Morreu ontem, vítima de covid. Tinha 83 anos.
Não perdíamos uma crónica do Artur Portela Filho no jornal República, nos idos de 1972 e 73. O seu estilo sincopado era inconfundível. Dizia-se grande admirador de Eça de Queiroz e até ressuscitou o conde de Abranhos, como comentador da actualidade política.
Portela Filho publicou algumas das suas crónicas em livro: A Funda (3 volumes, publicados pela Moraes Editora, em 1972 e 1973).
Quem as lê agora, não percebe o que era lê-las e sentir que Artur Portela afrontava o fascismo com inteligência.
Um exemplo, uma fundábula, do 1º volume de A Funda:
Quando o Senhor Bispo surgiu, em ouro, da sombra da igreja, toda a praça estava de rojos.
Era sempre assim, quando o Senhor Duque Velho, pio e frio, ia e vinha, e passava.
Todos deitados, todos de borco, todos respirando curto, e tenso, e quente, e aflito, no terreiro, o bafo.
E o Senhor Bispo, alongando o olhar sobre a praça, que arquejava o espanto, o medo, a raiva, ergueu a voz:
– Morto é!
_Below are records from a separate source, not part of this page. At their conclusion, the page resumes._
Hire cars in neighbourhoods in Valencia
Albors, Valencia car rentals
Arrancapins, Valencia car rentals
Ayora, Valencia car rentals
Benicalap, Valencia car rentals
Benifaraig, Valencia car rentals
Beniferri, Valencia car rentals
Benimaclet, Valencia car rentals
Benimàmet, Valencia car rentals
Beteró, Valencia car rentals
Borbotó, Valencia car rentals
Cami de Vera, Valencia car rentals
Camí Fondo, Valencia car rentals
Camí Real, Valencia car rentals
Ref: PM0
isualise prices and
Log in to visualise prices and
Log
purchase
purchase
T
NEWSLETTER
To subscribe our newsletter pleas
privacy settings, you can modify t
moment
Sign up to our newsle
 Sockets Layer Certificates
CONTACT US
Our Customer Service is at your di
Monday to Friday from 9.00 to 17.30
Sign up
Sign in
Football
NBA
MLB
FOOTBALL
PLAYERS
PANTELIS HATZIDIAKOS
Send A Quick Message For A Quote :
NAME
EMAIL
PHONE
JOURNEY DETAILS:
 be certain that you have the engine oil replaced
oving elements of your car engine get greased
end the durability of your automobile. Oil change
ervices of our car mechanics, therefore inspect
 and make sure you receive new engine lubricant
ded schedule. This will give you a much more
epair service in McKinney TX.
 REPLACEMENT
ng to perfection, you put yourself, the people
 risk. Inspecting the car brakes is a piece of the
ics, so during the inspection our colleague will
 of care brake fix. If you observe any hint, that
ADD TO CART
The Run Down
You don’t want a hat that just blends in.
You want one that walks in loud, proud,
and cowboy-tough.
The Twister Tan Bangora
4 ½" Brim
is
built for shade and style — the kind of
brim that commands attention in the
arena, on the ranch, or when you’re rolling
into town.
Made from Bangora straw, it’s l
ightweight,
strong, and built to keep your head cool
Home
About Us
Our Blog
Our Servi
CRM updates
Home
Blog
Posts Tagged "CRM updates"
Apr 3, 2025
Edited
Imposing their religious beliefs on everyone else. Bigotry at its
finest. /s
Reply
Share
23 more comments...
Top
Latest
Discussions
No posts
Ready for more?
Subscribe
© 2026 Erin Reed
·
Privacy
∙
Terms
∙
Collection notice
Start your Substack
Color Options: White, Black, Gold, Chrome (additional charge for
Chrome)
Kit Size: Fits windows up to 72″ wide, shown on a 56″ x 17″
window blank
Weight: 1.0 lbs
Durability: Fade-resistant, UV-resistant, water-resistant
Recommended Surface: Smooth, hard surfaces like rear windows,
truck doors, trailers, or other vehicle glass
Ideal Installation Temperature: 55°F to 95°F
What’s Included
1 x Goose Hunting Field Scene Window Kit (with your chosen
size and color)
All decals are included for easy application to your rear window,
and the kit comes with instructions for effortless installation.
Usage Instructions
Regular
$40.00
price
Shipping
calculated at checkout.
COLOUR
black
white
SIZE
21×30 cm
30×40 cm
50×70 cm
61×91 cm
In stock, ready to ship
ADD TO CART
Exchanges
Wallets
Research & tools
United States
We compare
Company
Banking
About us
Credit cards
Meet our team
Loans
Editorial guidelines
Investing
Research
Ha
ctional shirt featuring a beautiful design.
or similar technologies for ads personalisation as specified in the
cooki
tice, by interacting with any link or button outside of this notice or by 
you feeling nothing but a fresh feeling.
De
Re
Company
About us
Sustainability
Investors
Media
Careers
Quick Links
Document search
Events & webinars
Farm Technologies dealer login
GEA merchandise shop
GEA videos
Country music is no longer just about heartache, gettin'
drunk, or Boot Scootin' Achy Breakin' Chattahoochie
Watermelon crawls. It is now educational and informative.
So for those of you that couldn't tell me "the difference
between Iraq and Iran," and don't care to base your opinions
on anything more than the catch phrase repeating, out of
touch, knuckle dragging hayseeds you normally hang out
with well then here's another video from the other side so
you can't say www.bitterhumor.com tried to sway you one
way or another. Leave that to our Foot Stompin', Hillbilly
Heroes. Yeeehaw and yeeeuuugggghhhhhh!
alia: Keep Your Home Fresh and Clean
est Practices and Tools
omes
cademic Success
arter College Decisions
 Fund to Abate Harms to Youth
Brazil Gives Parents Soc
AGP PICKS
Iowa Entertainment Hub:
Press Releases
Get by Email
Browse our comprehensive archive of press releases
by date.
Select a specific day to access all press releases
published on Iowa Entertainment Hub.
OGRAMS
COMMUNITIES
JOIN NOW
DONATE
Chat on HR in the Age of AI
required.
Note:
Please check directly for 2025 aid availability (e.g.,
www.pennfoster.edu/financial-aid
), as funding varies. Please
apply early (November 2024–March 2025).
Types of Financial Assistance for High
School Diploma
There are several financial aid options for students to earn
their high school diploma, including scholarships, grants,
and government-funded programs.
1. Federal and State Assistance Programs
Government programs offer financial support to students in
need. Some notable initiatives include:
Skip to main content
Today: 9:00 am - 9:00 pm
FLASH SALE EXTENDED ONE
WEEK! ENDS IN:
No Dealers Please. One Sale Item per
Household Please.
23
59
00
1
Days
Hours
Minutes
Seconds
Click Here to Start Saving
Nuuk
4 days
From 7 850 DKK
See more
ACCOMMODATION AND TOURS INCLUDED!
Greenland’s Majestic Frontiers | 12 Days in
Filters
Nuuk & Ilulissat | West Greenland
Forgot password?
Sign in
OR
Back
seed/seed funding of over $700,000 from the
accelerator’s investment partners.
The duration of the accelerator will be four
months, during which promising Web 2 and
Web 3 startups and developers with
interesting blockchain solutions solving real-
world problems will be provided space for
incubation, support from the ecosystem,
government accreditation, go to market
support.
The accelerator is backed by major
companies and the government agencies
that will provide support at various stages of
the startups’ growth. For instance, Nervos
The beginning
Morto é o Senhor Duque Velho!
Os homens olharam-se, uns aos outros, nos túneis dos seus troncos arqueados, e repetiram, uns aos outros, rente í terra, que morto era, que morto era o Senhor Duque Velho!
– Levantai-vos, homens! Levantai-vos, porque vivo está, e fica, o seu filho, o Senhor Duque Novo!
– É novo o Barão. É novo o dia! Levantai-vos, homens!
E o mais audaz levantou, pouco, depois mais, a cabeça, e viu, em ouro, o Senhor Bispo, e, em negro, o Senhor Duque Novo.
E outro ousou.
E outro.
E todos. ““ Levantai-vos, homens. Levantai-vos!
O Senhor Duque Novo e o Senhor Bispo entraram na multidão, que olhava, nos olhos, finalmente, o seu Duque. O Novo.
O mais audaz dos homens riu.
E todos riram.
E todos aclamaram o Duque Novo, que já não os queria de rojo, de borco, respirando, curto e tenso, e quente, e aflito, no terreiro, o bafo.
Foi um parvo, que, assomando a uma fresta, perguntou, a outro parvo:
– Por que é que os homens estão todos ajoelhados?
Ninguém já escreve assim, hoje em dia.